**What the task requires**
Could you please write out the data shown below, exactly and in full?
(Input)
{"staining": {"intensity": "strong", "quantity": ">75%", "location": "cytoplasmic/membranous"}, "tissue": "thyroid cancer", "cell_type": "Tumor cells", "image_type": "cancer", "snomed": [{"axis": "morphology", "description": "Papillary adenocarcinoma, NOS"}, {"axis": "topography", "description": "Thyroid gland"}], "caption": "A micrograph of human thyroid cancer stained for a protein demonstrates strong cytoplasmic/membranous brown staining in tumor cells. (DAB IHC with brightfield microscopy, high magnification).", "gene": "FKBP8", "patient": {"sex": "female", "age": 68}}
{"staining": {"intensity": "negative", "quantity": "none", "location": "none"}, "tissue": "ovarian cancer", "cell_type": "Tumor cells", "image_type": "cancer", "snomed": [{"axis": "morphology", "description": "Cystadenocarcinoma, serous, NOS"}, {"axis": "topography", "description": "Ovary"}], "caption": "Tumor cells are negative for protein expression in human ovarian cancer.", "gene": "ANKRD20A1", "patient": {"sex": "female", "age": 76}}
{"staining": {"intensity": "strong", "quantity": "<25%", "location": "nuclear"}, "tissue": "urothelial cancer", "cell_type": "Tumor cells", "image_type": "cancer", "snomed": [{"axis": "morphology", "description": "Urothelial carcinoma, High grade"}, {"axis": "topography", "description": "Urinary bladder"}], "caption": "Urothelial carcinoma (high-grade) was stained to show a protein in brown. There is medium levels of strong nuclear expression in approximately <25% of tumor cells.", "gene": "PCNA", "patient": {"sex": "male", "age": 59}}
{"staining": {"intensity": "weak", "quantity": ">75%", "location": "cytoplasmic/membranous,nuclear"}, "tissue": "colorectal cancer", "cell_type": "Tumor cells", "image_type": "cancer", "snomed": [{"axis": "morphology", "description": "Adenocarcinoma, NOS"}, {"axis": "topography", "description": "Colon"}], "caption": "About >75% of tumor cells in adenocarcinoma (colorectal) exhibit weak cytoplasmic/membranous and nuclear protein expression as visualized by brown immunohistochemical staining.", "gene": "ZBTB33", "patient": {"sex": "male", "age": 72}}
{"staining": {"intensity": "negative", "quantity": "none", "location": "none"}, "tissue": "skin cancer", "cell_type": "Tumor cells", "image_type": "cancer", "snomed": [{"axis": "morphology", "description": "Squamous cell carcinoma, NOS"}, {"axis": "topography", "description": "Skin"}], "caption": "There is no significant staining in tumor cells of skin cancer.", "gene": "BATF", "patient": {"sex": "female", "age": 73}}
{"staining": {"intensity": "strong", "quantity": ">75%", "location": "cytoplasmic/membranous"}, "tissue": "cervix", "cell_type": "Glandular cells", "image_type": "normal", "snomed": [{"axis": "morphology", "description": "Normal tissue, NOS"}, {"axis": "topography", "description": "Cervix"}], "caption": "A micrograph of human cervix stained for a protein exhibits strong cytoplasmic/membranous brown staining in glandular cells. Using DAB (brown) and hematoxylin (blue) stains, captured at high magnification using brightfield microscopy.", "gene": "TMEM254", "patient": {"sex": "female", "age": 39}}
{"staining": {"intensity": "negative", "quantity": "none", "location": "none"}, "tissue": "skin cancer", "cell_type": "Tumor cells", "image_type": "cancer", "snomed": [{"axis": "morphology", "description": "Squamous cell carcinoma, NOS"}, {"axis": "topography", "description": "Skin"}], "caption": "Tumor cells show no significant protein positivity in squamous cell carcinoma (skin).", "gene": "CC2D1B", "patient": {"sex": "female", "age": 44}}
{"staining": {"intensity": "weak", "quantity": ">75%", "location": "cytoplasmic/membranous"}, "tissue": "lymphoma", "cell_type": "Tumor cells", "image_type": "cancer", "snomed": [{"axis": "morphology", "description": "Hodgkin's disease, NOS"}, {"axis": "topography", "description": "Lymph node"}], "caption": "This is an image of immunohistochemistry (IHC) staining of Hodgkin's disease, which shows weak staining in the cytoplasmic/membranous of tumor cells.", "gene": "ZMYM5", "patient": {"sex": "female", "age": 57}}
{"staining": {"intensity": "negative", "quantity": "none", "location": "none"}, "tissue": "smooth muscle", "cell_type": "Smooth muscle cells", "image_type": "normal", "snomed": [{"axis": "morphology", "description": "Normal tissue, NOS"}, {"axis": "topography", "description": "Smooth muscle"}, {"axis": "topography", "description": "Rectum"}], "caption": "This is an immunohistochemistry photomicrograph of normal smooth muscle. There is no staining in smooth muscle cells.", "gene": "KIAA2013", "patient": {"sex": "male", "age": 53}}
(End Input)
**Solution**
{"staining": {"intensity": "strong", "quantity": ">75%", "location": "cytoplasmic/membranous"}, "tissue": "thyroid cancer", "cell_type": "Tumor cells", "image_type": "cancer", "snomed": [{"axis": "morphology", "description": "Papillary adenocarcinoma, NOS"}, {"axis": "topography", "description": "Thyroid gland"}], "caption": "A micrograph of human thyroid cancer stained for a protein demonstrates strong cytoplasmic/membranous brown staining in tumor cells. (DAB IHC with brightfield microscopy, high magnification).", "gene": "FKBP8", "patient": {"sex": "female", "age": 68}}
{"staining": {"intensity": "negative", "quantity": "none", "location": "none"}, "tissue": "ovarian cancer", "cell_type": "Tumor cells", "image_type": "cancer", "snomed": [{"axis": "morphology", "description": "Cystadenocarcinoma, serous, NOS"}, {"axis": "topography", "description": "Ovary"}], "caption": "Tumor cells are negative for protein expression in human ovarian cancer.", "gene": "ANKRD20A1", "patient": {"sex": "female", "age": 76}}
{"staining": {"intensity": "strong", "quantity": "<25%", "location": "nuclear"}, "tissue": "urothelial cancer", "cell_type": "Tumor cells", "image_type": "cancer", "snomed": [{"axis": "morphology", "description": "Urothelial carcinoma, High grade"}, {"axis": "topography", "description": "Urinary bladder"}], "caption": "Urothelial carcinoma (high-grade) was stained to show a protein in brown. There is medium levels of strong nuclear expression in approximately <25% of tumor cells.", "gene": "PCNA", "patient": {"sex": "male", "age": 59}}
{"staining": {"intensity": "weak", "quantity": ">75%", "location": "cytoplasmic/membranous,nuclear"}, "tissue": "colorectal cancer", "cell_type": "Tumor cells", "image_type": "cancer", "snomed": [{"axis": "morphology", "description": "Adenocarcinoma, NOS"}, {"axis": "topography", "description": "Colon"}], "caption": "About >75% of tumor cells in adenocarcinoma (colorectal) exhibit weak cytoplasmic/membranous and nuclear protein expression as visualized by brown immunohistochemical staining.", "gene": "ZBTB33", "patient": {"sex": "male", "age": 72}}
{"staining": {"intensity": "negative", "quantity": "none", "location": "none"}, "tissue": "skin cancer", "cell_type": "Tumor cells", "image_type": "cancer", "snomed": [{"axis": "morphology", "description": "Squamous cell carcinoma, NOS"}, {"axis": "topography", "description": "Skin"}], "caption": "There is no significant staining in tumor cells of skin cancer.", "gene": "BATF", "patient": {"sex": "female", "age": 73}}
{"staining": {"intensity": "strong", "quantity": ">75%", "location": "cytoplasmic/membranous"}, "tissue": "cervix", "cell_type": "Glandular cells", "image_type": "normal", "snomed": [{"axis": "morphology", "description": "Normal tissue, NOS"}, {"axis": "topography", "description": "Cervix"}], "caption": "A micrograph of human cervix stained for a protein exhibits strong cytoplasmic/membranous brown staining in glandular cells. Using DAB (brown) and hematoxylin (blue) stains, captured at high magnification using brightfield microscopy.", "gene": "TMEM254", "patient": {"sex": "female", "age": 39}}
{"staining": {"intensity": "negative", "quantity": "none", "location": "none"}, "tissue": "skin cancer", "cell_type": "Tumor cells", "image_type": "cancer", "snomed": [{"axis": "morphology", "description": "Squamous cell carcinoma, NOS"}, {"axis": "topography", "description": "Skin"}], "caption": "Tumor cells show no significant protein positivity in squamous cell carcinoma (skin).", "gene": "CC2D1B", "patient": {"sex": "female", "age": 44}}
{"staining": {"intensity": "weak", "quantity": ">75%", "location": "cytoplasmic/membranous"}, "tissue": "lymphoma", "cell_type": "Tumor cells", "image_type": "cancer", "snomed": [{"axis": "morphology", "description": "Hodgkin's disease, NOS"}, {"axis": "topography", "description": "Lymph node"}], "caption": "This is an image of immunohistochemistry (IHC) staining of Hodgkin's disease, which shows weak staining in the cytoplasmic/membranous of tumor cells.", "gene": "ZMYM5", "patient": {"sex": "female", "age": 57}}
{"staining": {"intensity": "negative", "quantity": "none", "location": "none"}, "tissue": "smooth muscle", "cell_type": "Smooth muscle cells", "image_type": "normal", "snomed": [{"axis": "morphology", "description": "Normal tissue, NOS"}, {"axis": "topography", "description": "Smooth muscle"}, {"axis": "topography", "description": "Rectum"}], "caption": "This is an immunohistochemistry photomicrograph of normal smooth muscle. There is no staining in smooth muscle cells.", "gene": "KIAA2013", "patient": {"sex": "male", "age": 53}}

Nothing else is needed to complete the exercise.